Il fût agréablement surpris mais son étonnement monta d’un cran lorsqu’il sentit les lèvres de Lalisa se poser sur les siennes. Il ne s’attendait pas à sentir la langue Lalisa se frayer un chemin jusqu’à sa jumelle. D’abord inquiet qu’elle fasse une crise d’angoisse, il se détendit et ferma les yeux pour profiter. Lorsqu’elle se détacha finalement, il mit quelques secondes à descendre de son petit nuage.

– J’embrasse si mal que ça ?

Lalisa interpréta mal la non réaction du garçon. Elle n’avait pas embrassé un tas de garçons durant son existence mais aucun n’avait réagi ainsi. Déjà que son estime de soi était au plus bas depuis son agression, la réaction de Jimin la perturba. Elle n’aurait pas dû agir sur un coup de tête.

Jimin sortit finalement de sa torpeur. Lalisa se recula d’un pas, visiblement mal à l’aise mais sa tentative de fuite fut vaine. Les bras de Jimin se resserrèrent autour de sa taille et l’attirèrent vers lui.

– Je suis juste surpris, révéla Jimin.
– De mon niveau minable pour embrasser ?
– Tu n’as pas fait de crise d’angoisse.
– Je vais mieux… grâce à toi.

Jimin n’avait pas l’habitude de voir la jeune femme aussi timide. Elle était d’autant plus mignonne alors qu’elle se montrait vulnérable. Il se pencha vers elle et l’embrassa à son tour. Ils approfondissaient leurs échanges quand un raclement de gorge se fit entendre.

Ils sursautèrent tous les deux. Un homme d’un certain âge les fixait, en colère. Jimin eut l’horrible sensation que cette colère lui était surtout destinée. Il cria quelques mots en thaïlandais. Il se rapprocha du couple d’un pas décidé. Jimin, sans réfléchir, poussa sa petite amie derrière lui, pour la protéger. Il ignorait ce que voulait cet homme mais il ne le laisserait pas toucher à un cheveu de Lalisa.

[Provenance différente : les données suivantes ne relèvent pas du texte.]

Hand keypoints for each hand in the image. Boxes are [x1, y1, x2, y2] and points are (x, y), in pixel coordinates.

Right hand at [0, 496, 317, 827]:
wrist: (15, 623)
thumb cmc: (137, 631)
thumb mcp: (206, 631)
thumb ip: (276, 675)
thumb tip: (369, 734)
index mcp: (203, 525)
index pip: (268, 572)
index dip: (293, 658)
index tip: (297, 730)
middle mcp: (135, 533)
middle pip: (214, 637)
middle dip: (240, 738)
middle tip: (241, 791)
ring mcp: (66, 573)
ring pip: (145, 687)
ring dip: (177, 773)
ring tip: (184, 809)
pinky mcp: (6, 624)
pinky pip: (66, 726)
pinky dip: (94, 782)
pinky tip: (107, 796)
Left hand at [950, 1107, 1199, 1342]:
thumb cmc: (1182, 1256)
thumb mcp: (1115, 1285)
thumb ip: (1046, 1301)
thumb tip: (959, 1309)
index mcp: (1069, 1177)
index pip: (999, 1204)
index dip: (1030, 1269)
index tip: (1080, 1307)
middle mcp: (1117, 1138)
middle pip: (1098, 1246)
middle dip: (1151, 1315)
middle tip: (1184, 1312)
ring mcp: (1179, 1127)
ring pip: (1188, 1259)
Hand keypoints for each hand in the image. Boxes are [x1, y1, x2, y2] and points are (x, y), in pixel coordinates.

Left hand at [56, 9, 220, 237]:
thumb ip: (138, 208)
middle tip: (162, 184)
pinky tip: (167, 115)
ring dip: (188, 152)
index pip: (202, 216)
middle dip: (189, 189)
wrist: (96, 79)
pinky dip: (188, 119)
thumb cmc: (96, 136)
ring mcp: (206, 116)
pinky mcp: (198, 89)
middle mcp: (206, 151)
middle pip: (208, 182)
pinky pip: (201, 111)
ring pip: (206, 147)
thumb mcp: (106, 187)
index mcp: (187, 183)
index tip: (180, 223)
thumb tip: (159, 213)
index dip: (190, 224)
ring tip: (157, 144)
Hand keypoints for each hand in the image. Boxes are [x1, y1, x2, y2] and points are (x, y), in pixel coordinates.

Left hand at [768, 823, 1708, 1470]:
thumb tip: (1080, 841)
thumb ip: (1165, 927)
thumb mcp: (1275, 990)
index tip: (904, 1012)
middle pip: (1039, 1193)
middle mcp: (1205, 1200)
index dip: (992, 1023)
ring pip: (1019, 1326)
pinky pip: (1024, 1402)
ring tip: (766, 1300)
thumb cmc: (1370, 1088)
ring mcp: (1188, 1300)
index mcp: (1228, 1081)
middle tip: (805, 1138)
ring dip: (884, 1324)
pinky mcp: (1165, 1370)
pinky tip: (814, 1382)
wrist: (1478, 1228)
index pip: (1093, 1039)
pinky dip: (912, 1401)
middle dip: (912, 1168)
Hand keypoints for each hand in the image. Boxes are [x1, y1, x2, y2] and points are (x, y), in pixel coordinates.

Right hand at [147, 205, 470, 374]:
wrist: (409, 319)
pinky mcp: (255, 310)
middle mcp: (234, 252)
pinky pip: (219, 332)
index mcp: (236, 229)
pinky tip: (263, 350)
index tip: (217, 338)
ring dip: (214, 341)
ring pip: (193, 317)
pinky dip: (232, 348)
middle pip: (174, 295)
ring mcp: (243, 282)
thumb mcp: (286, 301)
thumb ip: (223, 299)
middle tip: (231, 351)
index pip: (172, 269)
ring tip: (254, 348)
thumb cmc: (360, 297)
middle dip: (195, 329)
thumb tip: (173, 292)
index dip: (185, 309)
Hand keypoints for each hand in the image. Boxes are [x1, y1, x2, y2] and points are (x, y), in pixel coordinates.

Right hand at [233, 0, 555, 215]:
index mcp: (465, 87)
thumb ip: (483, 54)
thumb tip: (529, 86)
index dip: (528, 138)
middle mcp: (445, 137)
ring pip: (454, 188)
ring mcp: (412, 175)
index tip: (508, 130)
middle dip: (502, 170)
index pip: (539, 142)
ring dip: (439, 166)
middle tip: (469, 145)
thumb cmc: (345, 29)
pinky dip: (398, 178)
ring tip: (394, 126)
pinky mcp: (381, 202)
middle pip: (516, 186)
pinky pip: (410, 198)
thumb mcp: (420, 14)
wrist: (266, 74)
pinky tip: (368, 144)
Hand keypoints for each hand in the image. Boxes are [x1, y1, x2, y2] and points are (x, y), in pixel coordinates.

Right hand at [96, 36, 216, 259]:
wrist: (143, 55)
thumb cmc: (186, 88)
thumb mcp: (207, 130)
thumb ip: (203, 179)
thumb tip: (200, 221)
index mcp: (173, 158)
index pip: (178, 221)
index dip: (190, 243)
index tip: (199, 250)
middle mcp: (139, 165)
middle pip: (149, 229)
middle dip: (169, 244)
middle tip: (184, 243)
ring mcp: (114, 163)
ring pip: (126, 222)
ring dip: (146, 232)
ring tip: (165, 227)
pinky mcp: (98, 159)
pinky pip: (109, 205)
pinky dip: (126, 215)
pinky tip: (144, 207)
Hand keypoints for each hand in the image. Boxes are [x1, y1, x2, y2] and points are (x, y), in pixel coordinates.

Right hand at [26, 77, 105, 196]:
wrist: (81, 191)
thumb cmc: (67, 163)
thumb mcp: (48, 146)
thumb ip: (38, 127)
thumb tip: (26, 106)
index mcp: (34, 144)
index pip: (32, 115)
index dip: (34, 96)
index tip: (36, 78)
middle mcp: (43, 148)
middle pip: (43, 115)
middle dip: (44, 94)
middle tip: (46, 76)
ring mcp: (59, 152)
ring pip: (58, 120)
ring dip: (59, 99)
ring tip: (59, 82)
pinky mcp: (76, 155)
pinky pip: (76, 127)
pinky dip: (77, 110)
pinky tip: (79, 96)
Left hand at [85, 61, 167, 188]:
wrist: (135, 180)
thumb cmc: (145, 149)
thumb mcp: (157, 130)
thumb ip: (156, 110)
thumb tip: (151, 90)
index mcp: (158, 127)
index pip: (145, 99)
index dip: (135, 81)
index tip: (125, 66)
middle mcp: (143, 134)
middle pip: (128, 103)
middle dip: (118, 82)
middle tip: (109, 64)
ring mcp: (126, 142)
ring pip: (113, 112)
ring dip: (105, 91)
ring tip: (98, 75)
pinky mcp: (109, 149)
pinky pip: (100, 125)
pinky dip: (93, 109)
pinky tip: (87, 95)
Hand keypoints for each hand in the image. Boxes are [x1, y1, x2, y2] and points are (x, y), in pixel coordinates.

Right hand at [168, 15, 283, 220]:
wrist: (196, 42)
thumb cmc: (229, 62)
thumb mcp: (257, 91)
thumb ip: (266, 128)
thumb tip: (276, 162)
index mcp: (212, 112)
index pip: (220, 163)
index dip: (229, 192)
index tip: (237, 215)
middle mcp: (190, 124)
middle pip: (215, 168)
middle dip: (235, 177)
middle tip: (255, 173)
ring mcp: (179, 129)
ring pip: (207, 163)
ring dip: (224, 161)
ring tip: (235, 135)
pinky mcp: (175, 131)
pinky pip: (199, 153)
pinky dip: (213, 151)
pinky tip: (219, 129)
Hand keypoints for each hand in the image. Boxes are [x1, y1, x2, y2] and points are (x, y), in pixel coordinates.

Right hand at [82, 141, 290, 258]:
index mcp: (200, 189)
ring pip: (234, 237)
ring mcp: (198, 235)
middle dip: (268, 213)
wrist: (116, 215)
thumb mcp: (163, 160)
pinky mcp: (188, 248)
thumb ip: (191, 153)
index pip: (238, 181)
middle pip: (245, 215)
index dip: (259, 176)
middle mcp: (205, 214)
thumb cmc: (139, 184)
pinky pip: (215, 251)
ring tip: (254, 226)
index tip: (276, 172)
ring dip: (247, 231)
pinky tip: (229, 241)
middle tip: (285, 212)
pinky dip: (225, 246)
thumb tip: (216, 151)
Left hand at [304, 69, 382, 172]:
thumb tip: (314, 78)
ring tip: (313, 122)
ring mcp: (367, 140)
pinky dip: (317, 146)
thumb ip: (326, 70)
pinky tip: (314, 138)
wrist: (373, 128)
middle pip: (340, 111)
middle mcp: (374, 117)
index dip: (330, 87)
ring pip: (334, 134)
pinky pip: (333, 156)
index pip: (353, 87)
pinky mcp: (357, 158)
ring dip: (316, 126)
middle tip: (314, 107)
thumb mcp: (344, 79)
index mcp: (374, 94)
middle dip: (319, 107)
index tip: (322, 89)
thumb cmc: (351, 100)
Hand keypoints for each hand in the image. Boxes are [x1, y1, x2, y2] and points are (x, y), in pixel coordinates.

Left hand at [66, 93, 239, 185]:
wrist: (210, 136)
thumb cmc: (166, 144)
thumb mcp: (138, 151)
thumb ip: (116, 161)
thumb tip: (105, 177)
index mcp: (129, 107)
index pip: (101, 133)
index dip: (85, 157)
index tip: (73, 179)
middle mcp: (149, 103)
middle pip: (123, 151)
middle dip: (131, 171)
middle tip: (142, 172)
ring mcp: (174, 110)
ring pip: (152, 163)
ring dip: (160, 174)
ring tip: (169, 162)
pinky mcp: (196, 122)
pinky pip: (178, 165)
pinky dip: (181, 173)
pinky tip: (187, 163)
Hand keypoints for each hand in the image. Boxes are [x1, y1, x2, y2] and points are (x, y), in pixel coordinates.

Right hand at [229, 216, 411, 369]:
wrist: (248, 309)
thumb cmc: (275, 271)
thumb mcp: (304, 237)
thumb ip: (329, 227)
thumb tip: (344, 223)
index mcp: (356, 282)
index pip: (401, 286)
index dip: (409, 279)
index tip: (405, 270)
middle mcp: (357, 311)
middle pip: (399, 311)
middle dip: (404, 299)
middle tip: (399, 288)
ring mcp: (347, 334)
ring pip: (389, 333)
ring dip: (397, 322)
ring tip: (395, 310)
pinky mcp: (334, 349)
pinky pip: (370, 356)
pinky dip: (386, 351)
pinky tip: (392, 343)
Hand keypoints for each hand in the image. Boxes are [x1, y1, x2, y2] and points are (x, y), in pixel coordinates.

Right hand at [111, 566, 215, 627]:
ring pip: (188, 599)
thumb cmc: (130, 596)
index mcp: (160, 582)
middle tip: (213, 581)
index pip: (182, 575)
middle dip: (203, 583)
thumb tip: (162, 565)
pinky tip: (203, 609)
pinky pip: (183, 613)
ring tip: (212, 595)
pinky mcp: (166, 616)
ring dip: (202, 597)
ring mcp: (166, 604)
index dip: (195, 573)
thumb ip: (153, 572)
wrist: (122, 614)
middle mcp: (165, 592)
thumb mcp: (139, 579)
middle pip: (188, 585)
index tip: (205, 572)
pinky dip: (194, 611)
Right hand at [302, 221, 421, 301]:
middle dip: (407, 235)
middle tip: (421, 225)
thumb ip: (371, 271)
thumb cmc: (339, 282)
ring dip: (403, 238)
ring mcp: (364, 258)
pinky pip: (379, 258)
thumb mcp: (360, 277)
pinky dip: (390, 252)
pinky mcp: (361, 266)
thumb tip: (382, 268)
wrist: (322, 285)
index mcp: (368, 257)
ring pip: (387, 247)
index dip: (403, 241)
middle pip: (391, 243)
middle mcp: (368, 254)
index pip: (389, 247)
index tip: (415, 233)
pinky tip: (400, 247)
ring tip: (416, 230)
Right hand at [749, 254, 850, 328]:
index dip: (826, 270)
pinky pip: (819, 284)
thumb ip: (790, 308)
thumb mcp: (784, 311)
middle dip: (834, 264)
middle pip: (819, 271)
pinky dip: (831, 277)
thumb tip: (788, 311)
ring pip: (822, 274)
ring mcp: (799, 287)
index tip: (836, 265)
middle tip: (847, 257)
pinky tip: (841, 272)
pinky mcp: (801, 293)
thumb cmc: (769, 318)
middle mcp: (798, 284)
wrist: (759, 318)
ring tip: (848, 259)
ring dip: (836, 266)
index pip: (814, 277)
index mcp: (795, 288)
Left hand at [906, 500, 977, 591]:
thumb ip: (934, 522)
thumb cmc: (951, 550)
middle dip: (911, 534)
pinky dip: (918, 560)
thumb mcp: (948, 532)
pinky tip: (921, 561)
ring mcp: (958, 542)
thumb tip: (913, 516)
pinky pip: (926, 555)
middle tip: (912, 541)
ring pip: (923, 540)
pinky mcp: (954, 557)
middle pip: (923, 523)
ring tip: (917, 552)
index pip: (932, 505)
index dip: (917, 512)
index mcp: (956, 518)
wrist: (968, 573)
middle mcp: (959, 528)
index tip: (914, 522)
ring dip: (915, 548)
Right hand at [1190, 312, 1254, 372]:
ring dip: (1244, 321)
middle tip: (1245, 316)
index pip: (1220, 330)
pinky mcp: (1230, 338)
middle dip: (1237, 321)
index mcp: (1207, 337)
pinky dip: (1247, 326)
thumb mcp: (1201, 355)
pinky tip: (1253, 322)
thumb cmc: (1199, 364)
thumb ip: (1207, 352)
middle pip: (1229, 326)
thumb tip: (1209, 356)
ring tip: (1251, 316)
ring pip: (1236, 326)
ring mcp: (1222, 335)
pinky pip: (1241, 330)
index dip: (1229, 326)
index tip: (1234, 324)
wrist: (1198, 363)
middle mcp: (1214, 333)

L’homme lui hurla dessus mais Jimin ne comprit aucun de ses mots. Il tenta de négocier avec cet inconnu mais impossible de se faire comprendre en coréen. Soudain, il entendit la voix de Lalisa s’élever derrière lui. L’homme se tut brusquement. Jimin tourna la tête vers la jeune femme.

– Je te présente mon père, dit Lalisa en indiquant l’homme d’une cinquantaine d’années.

Jimin sourit à son beau-père, gêné. Il adressa un wai de respect mais ce dernier n’en avait rien à faire. C’est à peine s’il lui adressa un regard. Il sépara le couple en les poussant chacun d’un côté. Pour une première rencontre avec le père de Lalisa, ça commençait mal.


– Il s’agit d’une plainte pour coups et blessures, expliqua l’avocat. Connaissez-vous un certain Hwang Sun Oh ?

Voilà bien un nom qu’il tentait désespérément d’effacer de sa mémoire. L’ex petit-ami de Ha-Neul. Déjà que cet homme avait failli ruiner sa relation avec elle, voilà maintenant qu’il s’en prenait directement à lui. Il ne l’avait croisé que quelques minutes, juste assez de temps pour se disputer avec lui.

– Je l’ai rencontré il y a quelques jours, expliqua timidement le chanteur.
– Il affirme que tu lui a donné plusieurs coups de poings, il a des certificats médicaux prouvant ses blessures, continua l’avocat.
– Je l’ai à peine touché ! S’énerva Jungkook. Ce mec est pourri ! Il est…
– Mais il dit vrai ? Tu l’as frappé ? Chercha à confirmer le manager.

Après quelques secondes d’hésitation, Jungkook hocha la tête. Il avait regretté à la minute même d’avoir frappé ce garçon mais il avait agit sous l’impulsion. L’entendre parler aussi crûment de Ha-Neul lui avait retourné l’estomac.

Il aurait pu expliquer les raisons de son geste mais il savait qu’il n’aurait pas dû agir ainsi. Même si Sun Oh était une véritable ordure, il n’aurait pas dû le frapper. Il n’avait pas été très intelligent sur ce coup-là. A sa décharge, Jungkook n’était pas en mesure de réfléchir correctement à ce moment précis.

– C’est à cause de cette fille ? Kim Ha-Neul ? Demanda soudain le manager.

Jungkook s’apprêtait à répondre mais s’arrêta brusquement. Comment connaissait-il la jeune femme ? L’agence savait-elle qui elle était pour lui ? Son visage surpris le trahit immédiatement.

– Inutile de nier ! Nous savons que c’est ta petite amie.